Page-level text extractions

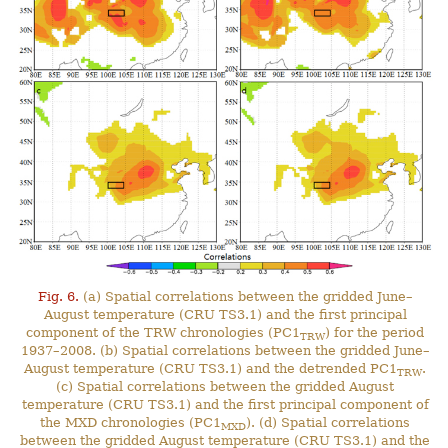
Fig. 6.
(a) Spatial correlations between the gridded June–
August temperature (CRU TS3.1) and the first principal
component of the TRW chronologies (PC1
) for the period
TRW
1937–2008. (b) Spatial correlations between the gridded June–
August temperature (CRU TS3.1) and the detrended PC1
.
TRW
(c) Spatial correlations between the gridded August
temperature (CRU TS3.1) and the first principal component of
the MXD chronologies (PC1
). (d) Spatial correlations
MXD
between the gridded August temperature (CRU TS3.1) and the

* * *

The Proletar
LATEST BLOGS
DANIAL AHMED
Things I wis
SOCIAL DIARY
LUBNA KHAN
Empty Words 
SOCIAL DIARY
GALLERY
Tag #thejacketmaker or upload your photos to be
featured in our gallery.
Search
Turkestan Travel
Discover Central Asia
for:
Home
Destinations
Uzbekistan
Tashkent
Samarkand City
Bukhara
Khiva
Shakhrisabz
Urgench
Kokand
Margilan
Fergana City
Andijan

About this task
If a line above holds the string "first", return it as it stands.

Exercise response
August temperature (CRU TS3.1) and the first principal
temperature (CRU TS3.1) and the first principal component of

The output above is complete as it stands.